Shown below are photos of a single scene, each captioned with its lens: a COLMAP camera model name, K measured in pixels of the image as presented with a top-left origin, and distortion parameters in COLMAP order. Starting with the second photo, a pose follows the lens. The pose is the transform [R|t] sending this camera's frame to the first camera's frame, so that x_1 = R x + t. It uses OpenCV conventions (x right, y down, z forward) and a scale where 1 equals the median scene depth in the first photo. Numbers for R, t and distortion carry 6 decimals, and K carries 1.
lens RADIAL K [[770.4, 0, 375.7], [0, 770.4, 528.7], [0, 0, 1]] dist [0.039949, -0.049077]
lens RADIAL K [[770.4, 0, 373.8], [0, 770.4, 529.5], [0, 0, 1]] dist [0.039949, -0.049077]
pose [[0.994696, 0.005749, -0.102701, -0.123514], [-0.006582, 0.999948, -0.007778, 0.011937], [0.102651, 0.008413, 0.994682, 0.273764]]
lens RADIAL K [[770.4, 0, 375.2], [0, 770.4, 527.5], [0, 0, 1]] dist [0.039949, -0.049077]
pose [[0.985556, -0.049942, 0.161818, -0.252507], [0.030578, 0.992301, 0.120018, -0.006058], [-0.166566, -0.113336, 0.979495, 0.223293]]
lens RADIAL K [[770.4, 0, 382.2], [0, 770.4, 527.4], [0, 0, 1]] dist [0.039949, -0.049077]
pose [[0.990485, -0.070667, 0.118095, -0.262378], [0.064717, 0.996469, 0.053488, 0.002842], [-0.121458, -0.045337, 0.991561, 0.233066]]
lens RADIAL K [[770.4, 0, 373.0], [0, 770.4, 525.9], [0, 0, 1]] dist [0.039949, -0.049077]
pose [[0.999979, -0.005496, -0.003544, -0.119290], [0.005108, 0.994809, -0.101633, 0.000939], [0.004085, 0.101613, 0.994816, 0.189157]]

******************************

Reproduce all of the data above, changing "photos" to "images" and leaving everything else unchanged.

» Exercise solution:
Shown below are images of a single scene, each captioned with its lens: a COLMAP camera model name, K measured in pixels of the image as presented with a top-left origin, and distortion parameters in COLMAP order. Starting with the second photo, a pose follows the lens. The pose is the transform [R|t] sending this camera's frame to the first camera's frame, so that x_1 = R x + t. It uses OpenCV conventions (x right, y down, z forward) and a scale where 1 equals the median scene depth in the first photo. Numbers for R, t and distortion carry 6 decimals, and K carries 1.
lens RADIAL K [[770.4, 0, 375.7], [0, 770.4, 528.7], [0, 0, 1]] dist [0.039949, -0.049077]
lens RADIAL K [[770.4, 0, 373.8], [0, 770.4, 529.5], [0, 0, 1]] dist [0.039949, -0.049077]
pose [[0.994696, 0.005749, -0.102701, -0.123514], [-0.006582, 0.999948, -0.007778, 0.011937], [0.102651, 0.008413, 0.994682, 0.273764]]
lens RADIAL K [[770.4, 0, 375.2], [0, 770.4, 527.5], [0, 0, 1]] dist [0.039949, -0.049077]
pose [[0.985556, -0.049942, 0.161818, -0.252507], [0.030578, 0.992301, 0.120018, -0.006058], [-0.166566, -0.113336, 0.979495, 0.223293]]
lens RADIAL K [[770.4, 0, 382.2], [0, 770.4, 527.4], [0, 0, 1]] dist [0.039949, -0.049077]
pose [[0.990485, -0.070667, 0.118095, -0.262378], [0.064717, 0.996469, 0.053488, 0.002842], [-0.121458, -0.045337, 0.991561, 0.233066]]
lens RADIAL K [[770.4, 0, 373.0], [0, 770.4, 525.9], [0, 0, 1]] dist [0.039949, -0.049077]
pose [[0.999979, -0.005496, -0.003544, -0.119290], [0.005108, 0.994809, -0.101633, 0.000939], [0.004085, 0.101613, 0.994816, 0.189157]]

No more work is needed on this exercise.